My father blew a serviceable mouth organ round the boy scout fire. His symphonic arrangements lurched and hobbled in the moonlight.


2

Under the music another music, below
that another that is hardly music but noise –
something wells in the throat of the day

and day gives forth, lends ear, pronounces
one syllable then another and begins
to whistle or hum or tap its delicate fingers

on a windowsill or on the edge of a plate,
searching for the hidden, for the sound
time makes as it passes, for the measure

it moves to, for the melodic shift in pitch
that opens on a glimpse of a whole landscape
through which music can begin to move

as though it belonged there, as if it was
the place that produced it, as if it were natural,
neither building nor fluid architecture.


3

In a notional Paris of the imagination
cafés make their own music which is
not all Piaf and Prevert but a darker tide
boring under all thirty-seven bridges
that municipal authorities provide.

Music has its own administration,
is more like river than street, more like dream,
more sea, more rain, more thunder, sun and cloud
and yet we make it rounded on a theme
and run it through its paces soft or loud.

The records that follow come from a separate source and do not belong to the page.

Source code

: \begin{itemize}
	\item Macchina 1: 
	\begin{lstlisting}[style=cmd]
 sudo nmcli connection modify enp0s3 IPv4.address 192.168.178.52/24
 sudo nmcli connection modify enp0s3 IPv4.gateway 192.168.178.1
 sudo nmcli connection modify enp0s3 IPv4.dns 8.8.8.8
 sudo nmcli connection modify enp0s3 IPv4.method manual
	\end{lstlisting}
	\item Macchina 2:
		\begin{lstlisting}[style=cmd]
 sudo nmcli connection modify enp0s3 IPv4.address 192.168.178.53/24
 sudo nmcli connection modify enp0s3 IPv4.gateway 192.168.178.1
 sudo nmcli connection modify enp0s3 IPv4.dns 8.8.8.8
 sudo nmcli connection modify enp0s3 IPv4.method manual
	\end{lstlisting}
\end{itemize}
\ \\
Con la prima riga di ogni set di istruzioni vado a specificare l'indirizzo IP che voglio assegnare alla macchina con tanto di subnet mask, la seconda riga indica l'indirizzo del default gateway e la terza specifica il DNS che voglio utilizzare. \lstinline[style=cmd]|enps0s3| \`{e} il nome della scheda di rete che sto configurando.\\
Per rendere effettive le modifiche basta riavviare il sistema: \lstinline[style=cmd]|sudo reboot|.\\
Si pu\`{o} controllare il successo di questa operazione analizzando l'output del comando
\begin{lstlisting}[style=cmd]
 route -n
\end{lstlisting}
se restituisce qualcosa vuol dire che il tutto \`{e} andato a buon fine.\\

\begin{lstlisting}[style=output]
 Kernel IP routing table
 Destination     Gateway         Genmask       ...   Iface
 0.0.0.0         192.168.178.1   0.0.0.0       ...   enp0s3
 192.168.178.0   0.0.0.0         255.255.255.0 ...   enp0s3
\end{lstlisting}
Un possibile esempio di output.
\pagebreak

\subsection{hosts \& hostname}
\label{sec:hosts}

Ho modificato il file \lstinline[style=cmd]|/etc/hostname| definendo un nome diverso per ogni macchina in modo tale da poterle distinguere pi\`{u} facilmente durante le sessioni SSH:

Music and words: the nature we invent
as consolation out of joy or pity
to turn what happens into an event
as complex as a murder or a city.


 

Artem Nyzhnyk. Miserere, performed on bayan by Roman Yusipey.

 
Roman Yusipey.

Roman Yusipey.

Random

A piece for accordion
for Roman Yusipey

Random
is as random
does. A gathering,
bricolage, the nostalgia
of chance.

Objects
become themselves.
They return to nature.
Plastic toys, gift wrapping, trashings,
tippings,

wind chimes,
accordions,
mouth organs and Jew's harps,
tongs, bones, comb and paper, coke cans,
fingers,

bodies,
limbs and organs –
anything consciousness
recognises as history
or junk.

They hold
us and we them,
all that is physical
and fraught with random qualities
of loss.

We stand
at street corners
grazed by the wind, unwound
by weather. The sheer randomness
of air.

It's good
isn't it, friends,
to find constellations
of chance events? Is anything
better,

than here
but not quite here,
at this quaint cross-section
of the familiar unknown
moment,

seeking
the chance music
of nothing much at all,
the overwhelming beautiful
absence,

helpless
as anything
randomly nostalgic,
strewn about the sky like music
or stars.

 

Roman Yusipey is an Ukrainian accordionist and music journalist. He has collaborated extensively with contemporary composers, premiering numerous works for button accordion. He studies at the Folkwang University in Essen, Germany, with Professor Mie Miki.

George Szirtes is a poet and translator from the Hungarian. His twelfth collection, Reel, won the T. S. Eliot Prize in 2004, a prize for which his two subsequent books have also been shortlisted. He has won the Best Translated Book Award and shared, with Ottilie Mulzet, the translators' Man Booker International Prize for his translations of László Krasznahorkai.